(Job):
For the word "Karl", count the lines of the data that include it and give only the total.

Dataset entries
════════════════
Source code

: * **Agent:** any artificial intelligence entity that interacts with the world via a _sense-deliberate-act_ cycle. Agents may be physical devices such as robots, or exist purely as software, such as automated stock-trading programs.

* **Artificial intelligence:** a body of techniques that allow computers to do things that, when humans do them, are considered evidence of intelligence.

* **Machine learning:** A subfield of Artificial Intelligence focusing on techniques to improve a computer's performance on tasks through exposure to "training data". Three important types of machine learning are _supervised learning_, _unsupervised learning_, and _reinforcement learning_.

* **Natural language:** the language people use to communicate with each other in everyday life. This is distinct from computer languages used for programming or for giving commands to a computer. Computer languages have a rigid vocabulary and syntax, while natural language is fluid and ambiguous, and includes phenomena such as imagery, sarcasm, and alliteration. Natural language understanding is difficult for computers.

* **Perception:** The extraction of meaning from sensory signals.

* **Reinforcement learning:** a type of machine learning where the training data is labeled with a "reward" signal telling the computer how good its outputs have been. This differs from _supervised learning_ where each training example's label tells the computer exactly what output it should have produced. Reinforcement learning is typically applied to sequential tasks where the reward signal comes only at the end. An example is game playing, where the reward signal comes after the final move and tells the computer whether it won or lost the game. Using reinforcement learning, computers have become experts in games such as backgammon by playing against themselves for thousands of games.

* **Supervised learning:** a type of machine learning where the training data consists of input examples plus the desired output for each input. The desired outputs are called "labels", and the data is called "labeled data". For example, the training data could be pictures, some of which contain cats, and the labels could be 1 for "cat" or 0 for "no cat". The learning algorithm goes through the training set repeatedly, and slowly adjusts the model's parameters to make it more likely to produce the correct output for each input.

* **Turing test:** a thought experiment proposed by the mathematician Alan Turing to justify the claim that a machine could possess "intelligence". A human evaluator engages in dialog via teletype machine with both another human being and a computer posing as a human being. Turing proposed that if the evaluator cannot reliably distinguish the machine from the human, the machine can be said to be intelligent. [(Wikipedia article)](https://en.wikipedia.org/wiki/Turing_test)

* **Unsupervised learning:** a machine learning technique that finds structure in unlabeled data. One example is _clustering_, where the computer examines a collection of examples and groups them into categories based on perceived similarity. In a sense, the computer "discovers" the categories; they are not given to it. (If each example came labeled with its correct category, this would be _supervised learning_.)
════════════════
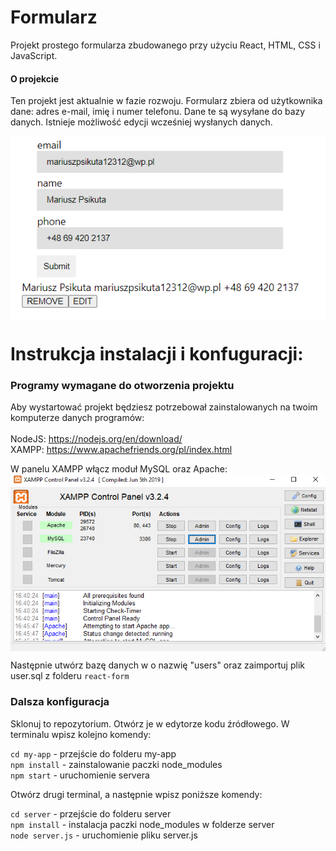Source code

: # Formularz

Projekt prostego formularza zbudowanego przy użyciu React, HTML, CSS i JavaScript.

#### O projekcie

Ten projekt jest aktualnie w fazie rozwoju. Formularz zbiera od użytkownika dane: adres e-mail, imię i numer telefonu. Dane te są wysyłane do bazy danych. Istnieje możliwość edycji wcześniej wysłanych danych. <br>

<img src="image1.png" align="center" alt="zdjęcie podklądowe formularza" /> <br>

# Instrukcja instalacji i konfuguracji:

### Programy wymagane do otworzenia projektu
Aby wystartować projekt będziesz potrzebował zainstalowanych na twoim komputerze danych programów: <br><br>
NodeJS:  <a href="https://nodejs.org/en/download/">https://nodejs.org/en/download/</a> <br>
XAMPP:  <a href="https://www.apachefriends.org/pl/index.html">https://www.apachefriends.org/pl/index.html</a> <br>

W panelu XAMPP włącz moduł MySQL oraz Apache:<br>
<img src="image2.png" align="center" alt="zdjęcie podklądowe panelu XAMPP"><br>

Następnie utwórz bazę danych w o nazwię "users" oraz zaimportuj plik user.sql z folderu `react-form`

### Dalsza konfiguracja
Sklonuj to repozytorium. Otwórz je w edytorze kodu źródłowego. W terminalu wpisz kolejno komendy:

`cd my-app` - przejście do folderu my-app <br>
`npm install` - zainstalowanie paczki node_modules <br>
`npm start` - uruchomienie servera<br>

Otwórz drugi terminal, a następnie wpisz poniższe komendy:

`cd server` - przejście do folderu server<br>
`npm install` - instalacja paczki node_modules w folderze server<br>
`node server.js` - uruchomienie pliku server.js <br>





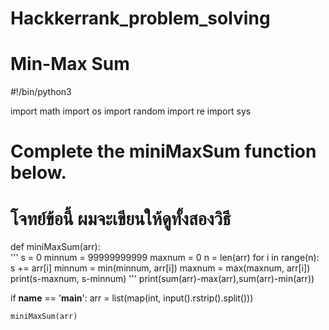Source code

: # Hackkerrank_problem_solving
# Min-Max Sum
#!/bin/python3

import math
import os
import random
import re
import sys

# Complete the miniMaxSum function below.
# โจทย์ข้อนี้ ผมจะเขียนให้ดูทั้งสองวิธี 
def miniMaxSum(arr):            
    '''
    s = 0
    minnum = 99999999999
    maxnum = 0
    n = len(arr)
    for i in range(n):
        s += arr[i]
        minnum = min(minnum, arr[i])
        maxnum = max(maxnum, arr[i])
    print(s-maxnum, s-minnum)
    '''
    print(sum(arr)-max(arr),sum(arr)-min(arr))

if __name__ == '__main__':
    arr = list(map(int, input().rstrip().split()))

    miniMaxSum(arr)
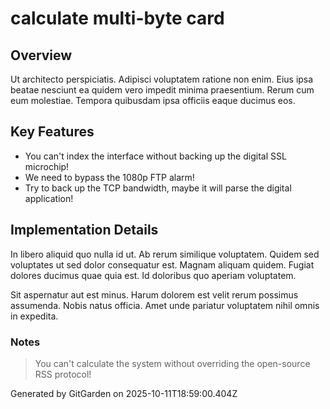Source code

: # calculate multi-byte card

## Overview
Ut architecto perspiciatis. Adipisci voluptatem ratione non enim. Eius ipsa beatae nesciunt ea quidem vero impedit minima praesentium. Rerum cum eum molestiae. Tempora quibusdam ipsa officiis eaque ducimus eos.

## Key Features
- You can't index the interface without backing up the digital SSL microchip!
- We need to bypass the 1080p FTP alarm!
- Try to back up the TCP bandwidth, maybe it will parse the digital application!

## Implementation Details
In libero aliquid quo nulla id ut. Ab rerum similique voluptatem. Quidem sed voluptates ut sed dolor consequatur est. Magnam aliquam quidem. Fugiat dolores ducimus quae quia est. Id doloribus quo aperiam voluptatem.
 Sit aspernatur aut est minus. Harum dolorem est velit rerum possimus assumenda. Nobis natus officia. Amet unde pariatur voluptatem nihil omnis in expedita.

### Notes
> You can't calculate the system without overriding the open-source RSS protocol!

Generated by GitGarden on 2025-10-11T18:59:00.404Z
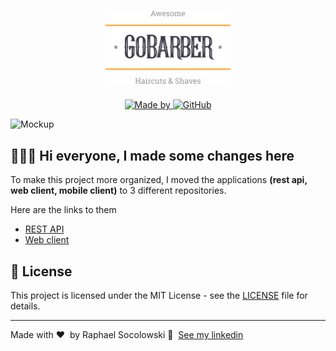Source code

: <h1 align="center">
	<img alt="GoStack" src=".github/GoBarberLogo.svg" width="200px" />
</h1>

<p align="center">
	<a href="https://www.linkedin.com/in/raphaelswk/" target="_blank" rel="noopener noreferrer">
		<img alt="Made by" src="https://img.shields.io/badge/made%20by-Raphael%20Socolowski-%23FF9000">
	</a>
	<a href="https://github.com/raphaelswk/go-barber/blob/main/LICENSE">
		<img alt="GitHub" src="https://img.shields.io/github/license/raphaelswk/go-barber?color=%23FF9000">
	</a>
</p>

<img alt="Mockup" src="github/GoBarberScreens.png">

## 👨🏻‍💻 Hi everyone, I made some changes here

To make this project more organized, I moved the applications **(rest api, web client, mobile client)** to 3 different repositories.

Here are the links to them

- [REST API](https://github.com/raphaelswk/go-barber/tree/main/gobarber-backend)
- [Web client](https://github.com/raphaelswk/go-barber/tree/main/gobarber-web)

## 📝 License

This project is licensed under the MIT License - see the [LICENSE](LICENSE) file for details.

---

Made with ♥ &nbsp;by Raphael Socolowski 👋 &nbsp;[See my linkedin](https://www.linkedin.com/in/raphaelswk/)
════════════════
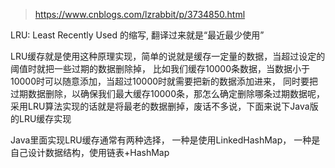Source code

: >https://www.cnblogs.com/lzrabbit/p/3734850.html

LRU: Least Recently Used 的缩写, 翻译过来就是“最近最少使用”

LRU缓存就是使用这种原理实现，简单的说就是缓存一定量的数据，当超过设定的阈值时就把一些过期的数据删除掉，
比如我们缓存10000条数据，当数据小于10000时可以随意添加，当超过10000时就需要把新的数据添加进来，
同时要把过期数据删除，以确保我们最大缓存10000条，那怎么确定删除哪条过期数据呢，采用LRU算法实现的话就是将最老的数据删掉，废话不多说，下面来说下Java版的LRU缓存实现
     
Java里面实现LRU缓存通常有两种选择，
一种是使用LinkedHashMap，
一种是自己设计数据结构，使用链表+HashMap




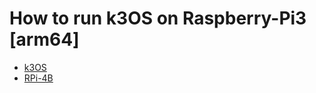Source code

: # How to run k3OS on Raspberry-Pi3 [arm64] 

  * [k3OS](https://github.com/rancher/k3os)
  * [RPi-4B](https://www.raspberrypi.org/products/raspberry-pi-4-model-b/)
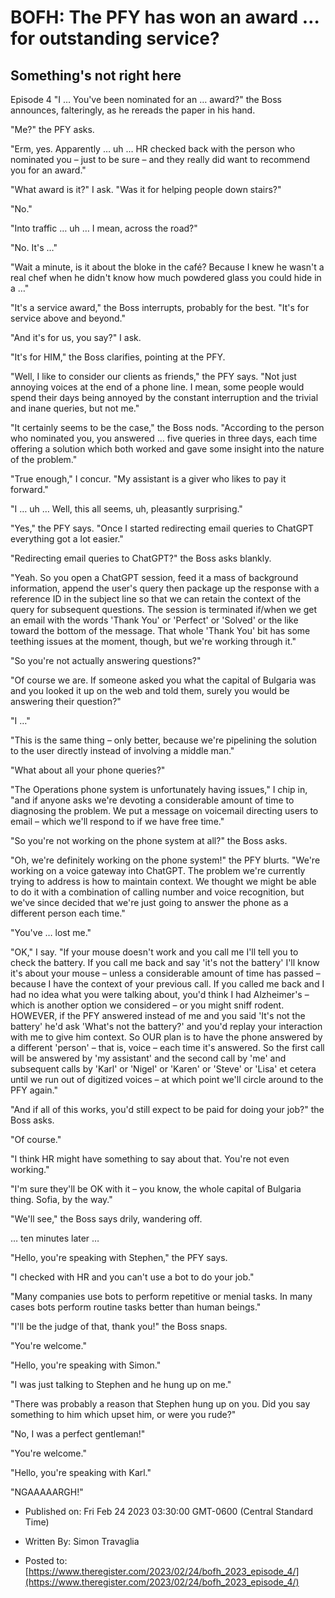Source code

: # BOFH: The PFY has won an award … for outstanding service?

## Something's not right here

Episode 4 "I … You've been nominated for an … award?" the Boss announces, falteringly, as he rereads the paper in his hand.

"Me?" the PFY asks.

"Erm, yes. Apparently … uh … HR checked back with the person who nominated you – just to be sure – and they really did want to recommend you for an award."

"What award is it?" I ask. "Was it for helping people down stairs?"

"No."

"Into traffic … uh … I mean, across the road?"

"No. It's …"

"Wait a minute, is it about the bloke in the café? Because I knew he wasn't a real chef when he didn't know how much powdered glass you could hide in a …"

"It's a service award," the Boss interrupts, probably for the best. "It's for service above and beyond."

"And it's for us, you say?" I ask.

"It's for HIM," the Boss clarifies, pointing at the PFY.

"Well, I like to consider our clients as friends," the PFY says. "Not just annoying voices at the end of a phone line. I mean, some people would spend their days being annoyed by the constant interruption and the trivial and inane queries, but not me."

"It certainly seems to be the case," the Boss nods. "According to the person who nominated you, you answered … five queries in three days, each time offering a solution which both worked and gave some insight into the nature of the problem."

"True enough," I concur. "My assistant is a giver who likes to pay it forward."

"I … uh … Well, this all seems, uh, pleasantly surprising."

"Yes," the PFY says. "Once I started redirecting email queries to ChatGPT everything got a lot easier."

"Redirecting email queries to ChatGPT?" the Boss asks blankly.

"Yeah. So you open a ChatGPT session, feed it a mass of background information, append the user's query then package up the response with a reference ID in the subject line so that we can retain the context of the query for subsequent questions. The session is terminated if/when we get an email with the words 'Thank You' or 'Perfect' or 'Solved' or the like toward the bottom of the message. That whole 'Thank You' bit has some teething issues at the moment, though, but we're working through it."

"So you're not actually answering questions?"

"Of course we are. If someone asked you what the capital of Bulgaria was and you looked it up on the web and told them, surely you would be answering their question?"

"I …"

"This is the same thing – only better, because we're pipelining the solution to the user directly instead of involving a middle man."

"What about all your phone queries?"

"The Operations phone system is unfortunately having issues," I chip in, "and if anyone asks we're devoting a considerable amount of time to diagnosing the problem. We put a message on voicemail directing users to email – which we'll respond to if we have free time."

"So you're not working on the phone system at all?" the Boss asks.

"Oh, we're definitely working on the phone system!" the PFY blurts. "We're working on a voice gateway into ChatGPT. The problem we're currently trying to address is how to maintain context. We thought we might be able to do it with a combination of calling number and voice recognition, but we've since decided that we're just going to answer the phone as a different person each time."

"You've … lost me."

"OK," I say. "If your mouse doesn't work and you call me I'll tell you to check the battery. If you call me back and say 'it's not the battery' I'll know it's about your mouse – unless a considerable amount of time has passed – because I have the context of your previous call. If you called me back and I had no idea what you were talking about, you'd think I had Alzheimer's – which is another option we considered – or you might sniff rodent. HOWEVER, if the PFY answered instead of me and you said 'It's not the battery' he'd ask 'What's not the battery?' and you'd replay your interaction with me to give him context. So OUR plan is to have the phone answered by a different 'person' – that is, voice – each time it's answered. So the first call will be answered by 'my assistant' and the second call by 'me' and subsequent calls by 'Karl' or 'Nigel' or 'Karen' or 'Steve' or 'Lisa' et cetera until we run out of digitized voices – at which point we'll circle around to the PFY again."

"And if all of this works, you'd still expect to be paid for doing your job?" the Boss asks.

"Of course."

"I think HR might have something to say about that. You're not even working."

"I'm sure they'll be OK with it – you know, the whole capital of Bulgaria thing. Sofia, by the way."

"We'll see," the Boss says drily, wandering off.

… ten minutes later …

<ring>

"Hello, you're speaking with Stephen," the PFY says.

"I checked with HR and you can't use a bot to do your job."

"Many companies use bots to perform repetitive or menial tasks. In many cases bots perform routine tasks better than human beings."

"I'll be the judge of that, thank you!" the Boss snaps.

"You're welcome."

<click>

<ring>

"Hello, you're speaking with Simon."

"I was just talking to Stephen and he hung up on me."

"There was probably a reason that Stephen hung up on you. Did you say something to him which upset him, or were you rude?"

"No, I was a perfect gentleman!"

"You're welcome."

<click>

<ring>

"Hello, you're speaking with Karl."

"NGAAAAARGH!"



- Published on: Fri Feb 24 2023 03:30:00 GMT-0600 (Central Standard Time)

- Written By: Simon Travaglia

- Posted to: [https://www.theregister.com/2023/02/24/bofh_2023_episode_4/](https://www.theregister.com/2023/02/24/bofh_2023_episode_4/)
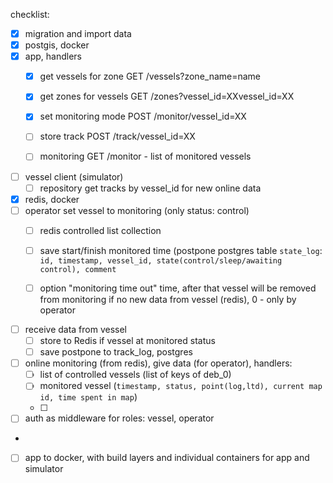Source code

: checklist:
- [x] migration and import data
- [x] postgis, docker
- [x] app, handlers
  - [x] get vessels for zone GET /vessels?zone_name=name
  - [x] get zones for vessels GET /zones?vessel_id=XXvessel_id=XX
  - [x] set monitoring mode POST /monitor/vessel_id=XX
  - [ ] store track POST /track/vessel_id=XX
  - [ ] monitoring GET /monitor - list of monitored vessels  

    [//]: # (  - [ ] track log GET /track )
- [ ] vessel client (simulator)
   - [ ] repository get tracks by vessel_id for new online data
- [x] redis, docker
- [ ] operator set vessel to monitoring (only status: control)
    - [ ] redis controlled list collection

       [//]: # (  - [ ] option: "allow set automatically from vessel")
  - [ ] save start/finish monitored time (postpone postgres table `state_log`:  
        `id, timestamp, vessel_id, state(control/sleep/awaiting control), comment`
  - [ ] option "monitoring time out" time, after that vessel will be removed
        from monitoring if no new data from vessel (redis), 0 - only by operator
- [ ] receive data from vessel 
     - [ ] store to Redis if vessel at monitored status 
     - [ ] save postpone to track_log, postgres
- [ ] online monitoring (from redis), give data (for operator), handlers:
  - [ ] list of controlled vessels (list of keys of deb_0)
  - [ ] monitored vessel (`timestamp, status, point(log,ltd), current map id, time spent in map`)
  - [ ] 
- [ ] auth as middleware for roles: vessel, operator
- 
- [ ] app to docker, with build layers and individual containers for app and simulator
════════════════
(Completed task):
2